Most of the triage or “support” staff at Bugcrowd aren’t hackers, and often lack hands-on offensive security background. Many are just IT graduates or people with a generic “security certification” or a management title. This is painfully obvious when you see them:

Failing to distinguish between a harmless info leak and a real credential/API/key exposure.

Thinking SSRF is “low risk” even when it gives full backend or AWS metadata access.

Asking you to repeat steps line by line as if you’re a child—or, more likely, because they’re just skimming your report!

Closing reports because they “don’t see immediate impact”, even when you provided direct PoC, screenshots, and logs.

Worst of all: Sometimes, when a European or US-based hacker submits the same vuln (but with pretty English), it’s instantly accepted and rewarded. But if you’re an Arab, African, or Asian researcher? Get ready for endless “not applicable” and “not impactful” responses.
That’s bias—and sometimes, straight-up discrimination disguised as “process”.

Why Is This Behavior Dangerous?

Loss of Trust: When triage is handled by people with no practical security experience, important vulnerabilities are dismissed, putting companies and users at risk.
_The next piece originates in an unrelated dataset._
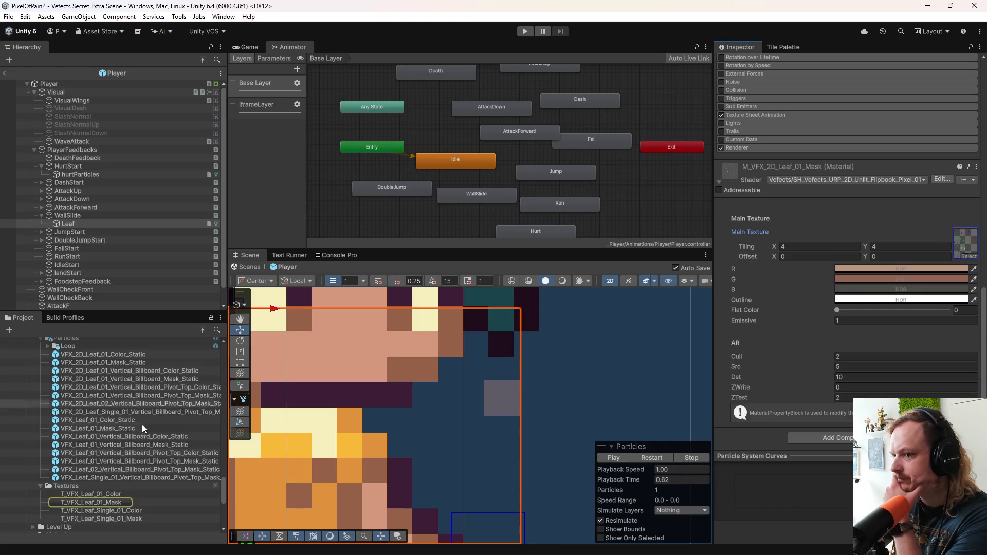
{"action": "double_click", "coordinate": [93, 503]}
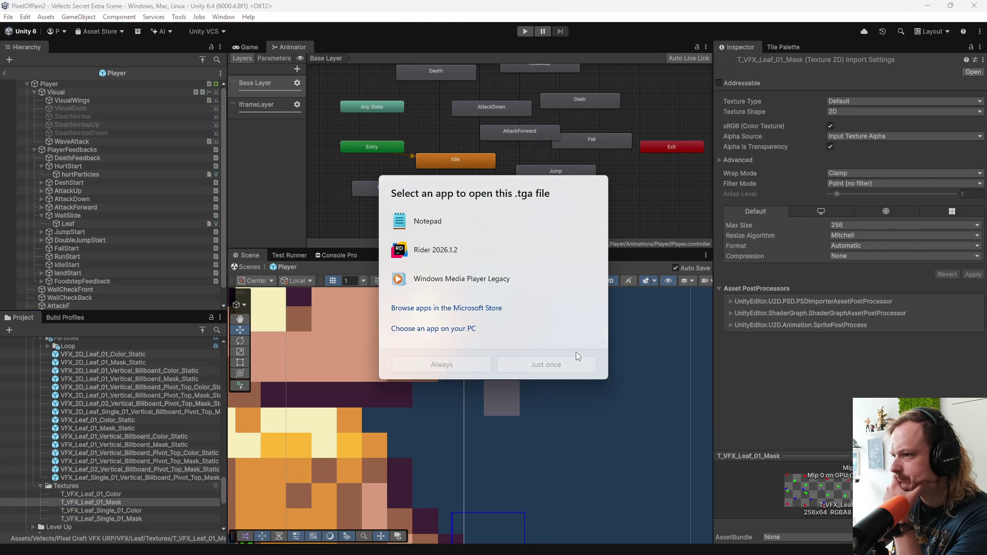
{"action": "left_click", "coordinate": [731, 395]}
Wasted Talent: Hundreds of hours spent by skilled researchers get thrown in the trash because of lazy or clueless staff who can’t see the real-world impact.

False Sense of Security: Bugcrowd gives its clients the illusion that they’re secure, while real vulnerabilities go unresolved—until a real attacker shows up!

A Message to Bugcrowd "Triagers" and Staff:

Shame on you! Without real security researchers, your platform is worthless. You’re just a middleman.

If you don’t have hands-on hacking experience, you have no business closing SSRF, key leaks, or other advanced reports.

Apply clear impact criteria to everyone—regardless of nationality, language, or background.

Take every report seriously. Don’t rely on canned responses or close tickets because you’re busy or don’t understand the technical details.

Advice for Real Bug Bounty Hunters:

Don’t let their ignorance demotivate you or convince you that your report is weak. You know the real impact of your work. If they had real offensive experience, they’d recognize the risk immediately.
Keep pushing back, escalate, file support tickets, and share your story (as long as it doesn’t violate NDA). Let the world know:
The real struggle for security researchers isn’t the bugs—it’s the clueless middlemen standing in the way.

Conclusion

Bugcrowd, like many platforms today, is full of triagers with no real-world hacking background. They’re just ticket processors, reading scripts, and the ones who suffer most are real security pros who waste time and energy for nothing.

If you feel frustrated by them, you’re not alone. The hacker community is bigger, smarter, and louder. If you speak up, they’ll have to change—or people will just move to better platforms.